Tag Archives: short stories

Art Taylor, “The Adventure of the Castle Thief”

Art Taylor is a short story machine, except “machine” sounds much too mechanical for a guy whose writing so fluidly adapts to whatever creative idea comes into his head.

Take “Mrs. Marple and the Hit & Run,” for instance, the lead story in The Adventure of the Castle Thief—And Other Expeditions and Indiscretions (Taylor’s latest collection).

Well, first I am going to 100 percent guarantee you have never read a story like it. Second, it takes cojones to give your main character the name Virginia Marple in some sort of warped homage to Dame Agatha and then unspool seven nifty pages that suggest the mystery short story form is ever-malleable.

“Mrs. Marple and the Hit & Run” is a story in pieces. Picture a jigsaw puzzle, maybe, after you’ve put the edges together. Taylor gives us a sense that we are starting to read a straightforward short story. In fact, it starts with that business with the Marple name. It’s as if Taylor is saying, “I’ll play with the toys I want to.”

Our main character, Virginia, realizes that she should not have lashed out at her three bridge-club friends for comparing her to the “spinster detective” that is her namesake.  That’s in part because, as the story starts, Virginia Marple finds herself “dressed head to toe in black, her frail joints aching as she squatted in the shadows of first one oak tree and then the next, her knobby fingers pressed against their hides.”

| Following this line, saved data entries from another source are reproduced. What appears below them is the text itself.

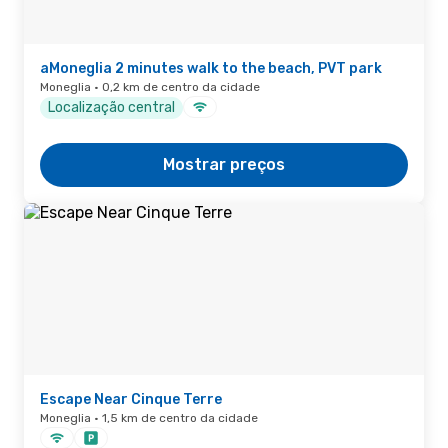
aMoneglia 2 minutes walk to the beach, PVT park
Moneglia · 0,2 km de centro da cidade
Localização central
Mostrar preços
Escape Near Cinque Terre
Moneglia · 1,5 km de centro da cidade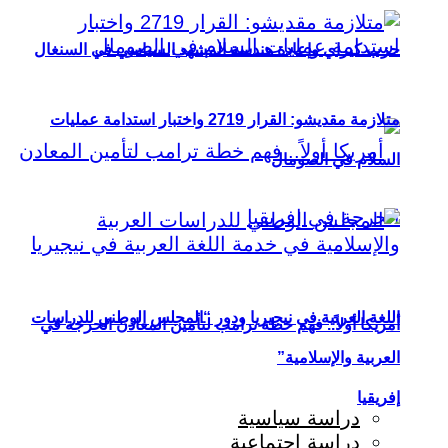
حزب كيراي وإعادة هندسة المشهد السياسي في السنغال
متلازمة مقديشو: القرار 2719 واختبار استدامة عمليات
السلام في الصومال
اللغة العربية في نيجيريا ودور “المجلس الوطني للدراسات
أمريكا أولاً.. فهم خطة ترامب لتأمين المعادن الحرجة في
العربية والإسلامية”
إفريقيا
دراسة سياسية
دراسة اجتماعية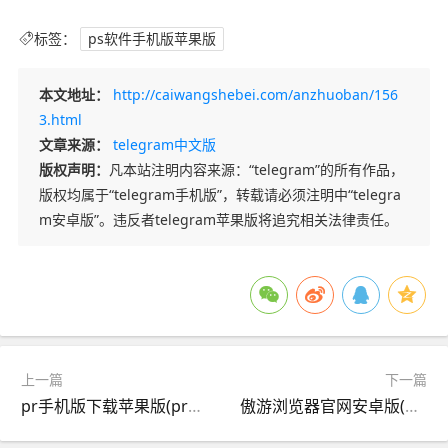
标签：
ps软件手机版苹果版
本文地址：
http://caiwangshebei.com/anzhuoban/156
3.html
文章来源：
telegram中文版
版权声明：
凡本站注明内容来源：“telegram”的所有作品，
版权均属于“telegram手机版”，转载请必须注明中“telegra
m安卓版”。违反者telegram苹果版将追究相关法律责任。
上一篇
下一篇
pr手机版下载苹果版(premiere苹果手机版)
傲游浏览器官网安卓版(傲游浏览器4301000)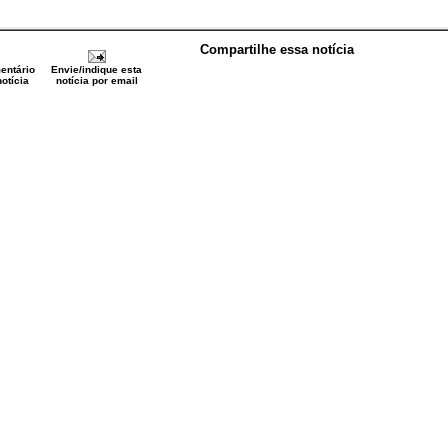
Compartilhe essa notícia
entário
Envie/indique esta
otícia
notícia por email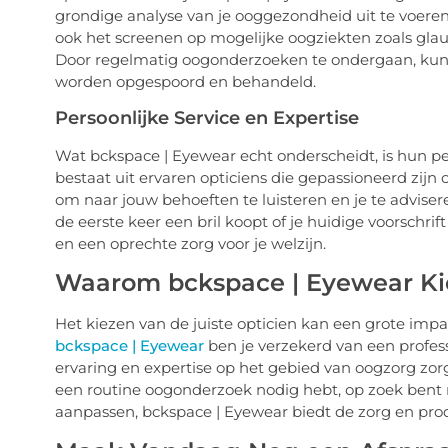
grondige analyse van je ooggezondheid uit te voeren.
ook het screenen op mogelijke oogziekten zoals gla
Door regelmatig oogonderzoeken te ondergaan, kun 
worden opgespoord en behandeld.
Persoonlijke Service en Expertise
Wat bckspace | Eyewear echt onderscheidt, is hun pe
bestaat uit ervaren opticiens die gepassioneerd zijn
om naar jouw behoeften te luisteren en je te advisere
de eerste keer een bril koopt of je huidige voorschr
en een oprechte zorg voor je welzijn.
Waarom bckspace | Eyewear Ki
Het kiezen van de juiste opticien kan een grote imp
bckspace | Eyewear
ben je verzekerd van een profes
ervaring en expertise op het gebied van oogzorg zorg
een routine oogonderzoek nodig hebt, op zoek bent na
aanpassen, bckspace | Eyewear biedt de zorg en prod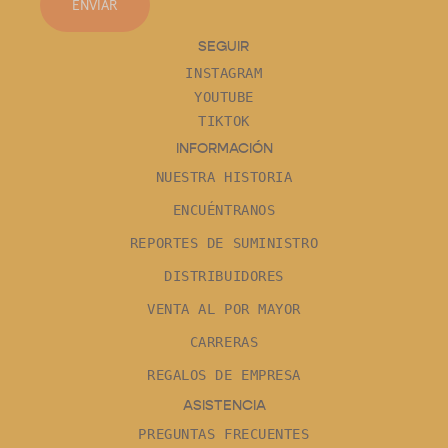
ENVIAR
SEGUIR
INSTAGRAM
YOUTUBE
TIKTOK
INFORMACIÓN
NUESTRA HISTORIA
ENCUÉNTRANOS
REPORTES DE SUMINISTRO
DISTRIBUIDORES
VENTA AL POR MAYOR
CARRERAS
REGALOS DE EMPRESA
ASISTENCIA
PREGUNTAS FRECUENTES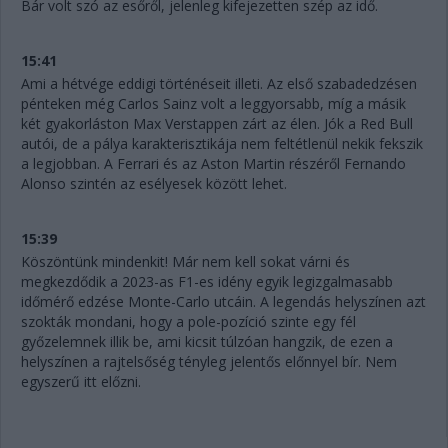
Bár volt szó az esőről, jelenleg kifejezetten szép az idő.
15:41
Ami a hétvége eddigi történéseit illeti. Az első szabadedzésen
pénteken még Carlos Sainz volt a leggyorsabb, míg a másik
két gyakorláston Max Verstappen zárt az élen. Jók a Red Bull
autói, de a pálya karakterisztikája nem feltétlenül nekik fekszik
a legjobban. A Ferrari és az Aston Martin részéről Fernando
Alonso szintén az esélyesek között lehet.
15:39
Köszöntünk mindenkit! Már nem kell sokat várni és
megkezdődik a 2023-as F1-es idény egyik legizgalmasabb
időmérő edzése Monte-Carlo utcáin. A legendás helyszínen azt
szokták mondani, hogy a pole-pozíció szinte egy fél
győzelemnek illik be, ami kicsit túlzóan hangzik, de ezen a
helyszínen a rajtelsőség tényleg jelentős előnnyel bír. Nem
egyszerű itt előzni.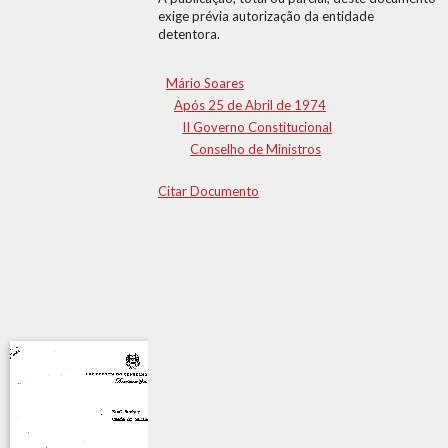
exige prévia autorização da entidade
detentora.
Mário Soares
Após 25 de Abril de 1974
II Governo Constitucional
Conselho de Ministros
Citar Documento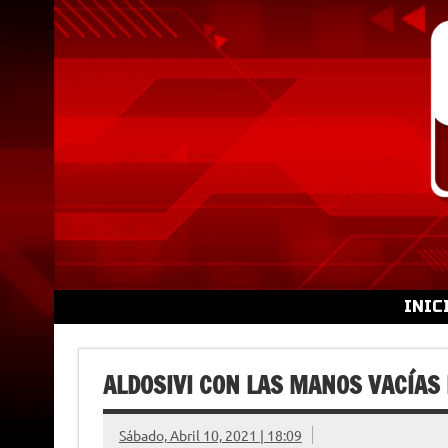
Skip
to
content
INIC
ALDOSIVI CON LAS MANOS VACÍAS
Sábado, Abril 10, 2021 | 18:09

Taylor has us in the palm of his hand. And then the story morphs into a series of bullet points as our non-Marple Marple starts thinking through the case of a hit-and-run. Basically, the “action” of the story is our heroine stalking a house while thinking about all the clues in the hit-and-run while comparing and contrasting her own thoughts and actions to that of Miss Marple while thinking through everything she witnessed in the accident along with all the subsequent realizations and associated commentary. Phew. The story is one part pastiche, one part Picasso cubism. When was the last time you started reading a short story that morphed into a PowerPoint?

We go from the brisk opener to a 52-page adventure in the title story, about a group of creative writing students on a trip to an Irish castle. First, a scarf goes missing. And then other objects. And soon there is full on investigation into the series of unfortunate disappearances, mostly minor items at first. Professor Erwin Conroy and one of students are soon leading the charge on an investigation in a warm-hearted story with a rich cast of students in traditional, gentle whodunit.

Love Me or Leave Me: A Fugue in G-Minor takes us back to Taylor’s inventive side. The story has four sections. Given it’s Taylor, that word ‘fugue’ should scare you. You know he’s going to play. Each section has a different point of view. And each section includes a different style of storytelling. The last section is entirely text messages. The story chases itself around, new voices building from what appears to be a modest opening, that of our guy Garrett trying to identify a strange noise in his house during the “woozy awakening” of the early dawn hours. Garrett is in a relationship with Tess, who doesn’t hear what Garrett hears. Which of course might have a load of implications for the whole relationship, giving Garrett pause when he thinks about how others view them.

“Garrett could see what they might look like from the side, from a distance—the happy couple at breakfast, chatting start of the day, him leaning forward, her leaning back. But seeing them like that, they seemed like strangers to him—the way you get so used to someone that you don’t notice them really, or yourself either. The same way you say a familiar word over and over until suddenly it’s just sound—and a sound you don’t recognize. Or stare at something ordinary until your focus blurs. And those things didn’t seem true anymore.”

“Locked Out” feels like a story that could happen to anyone, one of the most moments when you could lean in and help. Interfere. Interrupt. Or walk on by. “Locked Out,” briskly told, teeters on darkness.

“Blue Plate Special” delves into the supernatural with a detective called to investigate extra-long visits to the men’s room in an unnamed hotel in an unnamed city. As both hotel manager cautions our detective, it’s not what you think. In fact, there’s something peculiar in the fixtures above the sinks.

“Looking up, I saw now that the mirror above it had begun to fog a little, like someone was breathing on it or like the bathroom itself had suddenly heated up, a burst of humidity from a hot faucet maybe except that the faucet wasn’t on. I stood up to wipe it clean and saw then that it wasn’t fog but frost really, icy tendrils of it thickening at the edge of the glass.”

Taylor’s chosen title for this story isn’t bad, but probably because “Through The Looking Glass,” might have been too on the nose.

Watch the unstable Shayla evaluate the state of her relationships in “All Tomorrow’s Parties” or go with Cheryl and her unnamed boyfriend in “The White Rose of Memphis” as they not only stay in a hotel where a creepy murder occurred way back when, they also partake in a reenactment that includes both funny and worrisome moments before heading off, as good stories are wont to do, in a fine twist.